In elk huis een tafellaken met fruitmotief

The Stepford Wives

In de komisch bedoelde remake van The Stepford Wives spelen Nicole Kidman, Glenn Close en Bette Midler verschillende soorten ideale huisvrouwen.

De thriller The Stepford Wives uit 1975 heeft het geschopt tot een gezegde, als in ‘wat een Stepford wife’ voor elke perfecte taartenbakster die zich als behaagzieke echtgenote gedraagt. Pulp, okee, en een feminisme ‘for the millions‘ dat aan actualiteit heeft ingeboet, maar het blijft een prestatie om als modern sprookje in de popcultuur gegrift te raken.

Een prima plan dus om de wat beschamperde reputatie van het origineel af te stoffen om er een cover van te maken voor het huidige tijdsgewricht. Jammer dat regisseur Frank Oz en schrijver Paul Rudnick, die eerder samenwerkten in de irritant tuttige homokomedie In & Out, op zo’n frustrerende manier de plank misslaan.

Dat ze een satirische thriller omwerken tot een satirische komedie is op zich geen slechte keus. Want wat moet je nu nog met het gegeven dat mannelijke onderdrukking uitmondt in de vervanging van vrouwen door gewillige robots? De oorspronkelijke alarmfunctie is verdwenen, daar is het scenario net wat te potsierlijk voor. Dan maar lachen.

Fitnessklasje
De vervelende misvatting is dat het omwerken tot een komedie betekent dat je het materiaal niet serieus hoeft te nemen. Juist de bewezen slagkracht van het origineel maakt het bij uitstek geschikt om er op gevatte manier op voort te borduren — door de stof opnieuw relevant te maken bijvoorbeeld.
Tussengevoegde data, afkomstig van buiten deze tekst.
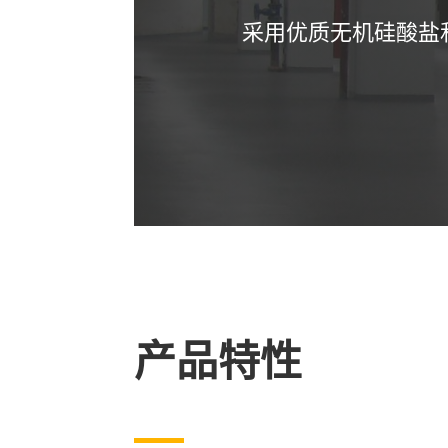
采用优质无机硅酸盐
产品特性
Maar The Stepford Wives 2004 doet aan alsof het script uit 1975 luid kakelend wordt voorgedragen door een melig Songfestivalclubje dat zich tot leesgroep heeft omgevormd.

Dat resulteert in talloze voorbeelden van Slecht Doordacht. Waarom zouden deze sullige mannen vrouwenrobots bouwen die huizen herdecoreren met kamerbrede rollen tafellaken-met-fruitmotief? Vinden die mannen dat ook leuk? En waarom moeten strakgetrokken robots eigenlijk naar een fitnessklasje? En hoe zit dat überhaupt met die technologie — we zien niet veel meer dan dat de vrouwen afdalen in een van Top Pop-rook doortrokken kelder waaruit ze uiteindelijk als hun hi-tech evenbeeld tevoorschijn komen. Aha.
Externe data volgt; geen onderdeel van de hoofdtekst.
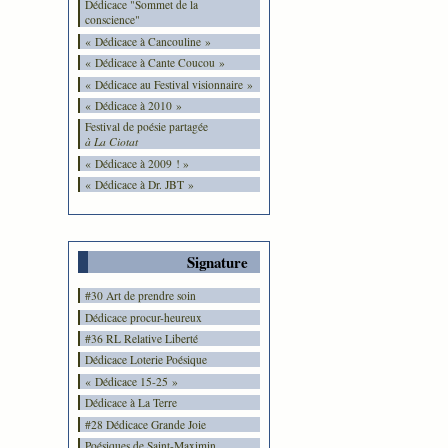
Dédicace "Sommet de la
conscience"
« Dédicace à Cancouline »
« Dédicace à Cante Coucou »
« Dédicace au Festival visionnaire »
« Dédicace à 2010 »
Festival de poésie partagée
à La Ciotat
« Dédicace à 2009 ! »
« Dédicace à Dr. JBT »
Signature
#30 Art de prendre soin
Dédicace procur-heureux
#36 RL Relative Liberté
Dédicace Loterie Poésique
« Dédicace 15-25 »
Dédicace à La Terre
#28 Dédicace Grande Joie
Poésiques de Saint-Maximin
Van satire blijft op die manier niks over. Satire floreert door onderwerpen te onderzoeken waarover een samenleving nog volop in discussie is, en daarbij de — liefst nog wat wijfelende — aangesproken groep in hun wereldbeeld te bevestigen. Rudnick komt echter niet verder dan ‘mens zijn in al je gebreken: goed’ en ‘de hele dag koken en schoonmaken voor je man: fout’. Daar twijfelen ook Margriet-lezeressen al twintig jaar niet meer aan.
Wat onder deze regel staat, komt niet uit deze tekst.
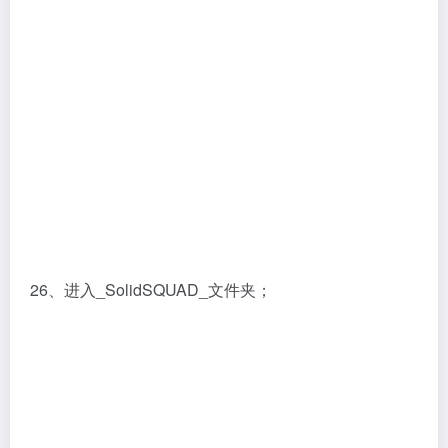
26、进入_SolidSQUAD_文件夹；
Misschien is het een recensietechnische faux pas een film te beoordelen op wat hij niet is, maar The Stepford Wives schreeuwt erom. Hoeveel scherper was hij geweest als hij het oorspronkelijke gevoel van urgentie en onrust had bewaard en de satirische pijlen had gericht op subtielere, minder platgetreden en meer hedendaagse fenomenen? ‘The Stepford gays’, over een jonge homo die zich afvraagt waarom alle homo’s in de Reguliersdwarsstraat zich exact hetzelfde kleden. ‘The Stepford studentes Communicatiewetenschap’, waarin een verontruste eerstejaars tot de ontdekking komt dat al haar vriendinnetjes zich dwangmatig gedragen of ze Sex & the City leven. The Stepford Wives gaat niet over feminisme, dat is slechts een oppervlaktekenmerk van toen, maar over een aan het fascistoïde grenzend conformisme, en dat hebben de makers over het hoofd gezien.